# kammyTT england tour



## KammyTT (Jun 28, 2006)

im doing a TT tour of england starting off on the 24th and ending on the 26th ish :roll:

the whole tour will be be to meet as many forum members as possible 

ill hopefully have tour decals so that everyone can see me coming :roll:

now.... i dont know how to get this all going but if your available then let me know, im sure this is a whole new thing so hopfully ill make it a tour to remember (for me anyway)


----------



## Redscouse (Sep 30, 2008)

Well people you wanna meet around the West Midlands such as me, VSPURS and Hark can meet up somewhere near Brum for a Pint and you can join us


----------



## Hark (Aug 23, 2007)

yup


----------



## KammyTT (Jun 28, 2006)

sounds like a plan guys, any ideas where i can get decals?


----------



## ttrev21 (Jan 30, 2009)

KammyTT said:


> sounds like a plan guys, any ideas where i can get decals?


Could try asking Rich , he may be able to help


----------



## KammyTT (Jun 28, 2006)

ttrev21 said:


> KammyTT said:
> 
> 
> > sounds like a plan guys, any ideas where i can get decals?
> ...


good idea trev, ill send him a pm 

any ideas on how it should look? :roll:


----------



## ttrev21 (Jan 30, 2009)

KammyTT said:


> ttrev21 said:
> 
> 
> > KammyTT said:
> ...


Richard is a genius mate and I am sure if he has got time he will come up with something stunning for you .


----------



## Charlie (Dec 15, 2006)

If you come anywhere near Milton Keynes J14 or J13 of the M1 I would be up for a beer, doesn't matter if the day or the evening I could do either, if the evening Nick (LuTTon) may be able to make it, possibly Charlie (Countryboy) let me know when you know when and where you will be.

Charlie


----------



## rustyintegrale (Oct 1, 2006)

ttrev21 said:


> KammyTT said:
> 
> 
> > sounds like a plan guys, any ideas where i can get decals?
> ...


Kammy, I'll gladly do you something. Can you send me a high resolution pic of your face and a rough itinerary?

You'll have to pay for the print mate. It ain't that cheap for just a couple though... :wink:

Cheers

rich


----------



## KammyTT (Jun 28, 2006)

there is now way im going to have a pic of my mug on the side of my car :lol:

i was thinking of just kammyTT an d ******** england tour or something


----------



## Redscouse (Sep 30, 2008)

## TO-DO ITEM
In the forum thread, what does rustyintegrale ask KammyTT to send for the decals? The lines that come next are separate from the forum thread.

## DATA EXTRACT
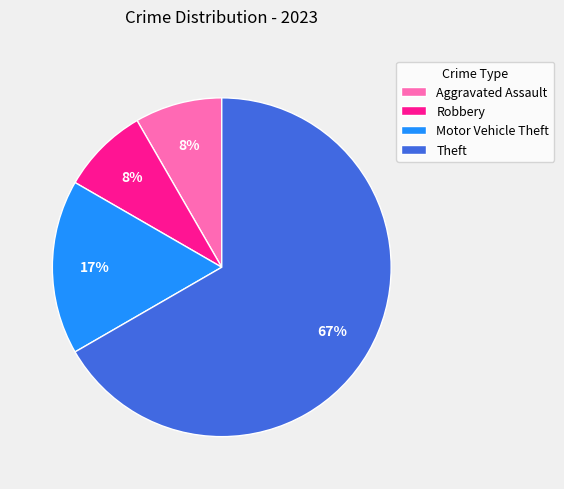

Which category has the biggest portion of the pie?

Theft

## EXERCISE SOLUTION
A high-resolution picture of KammyTT's face and a rough itinerary.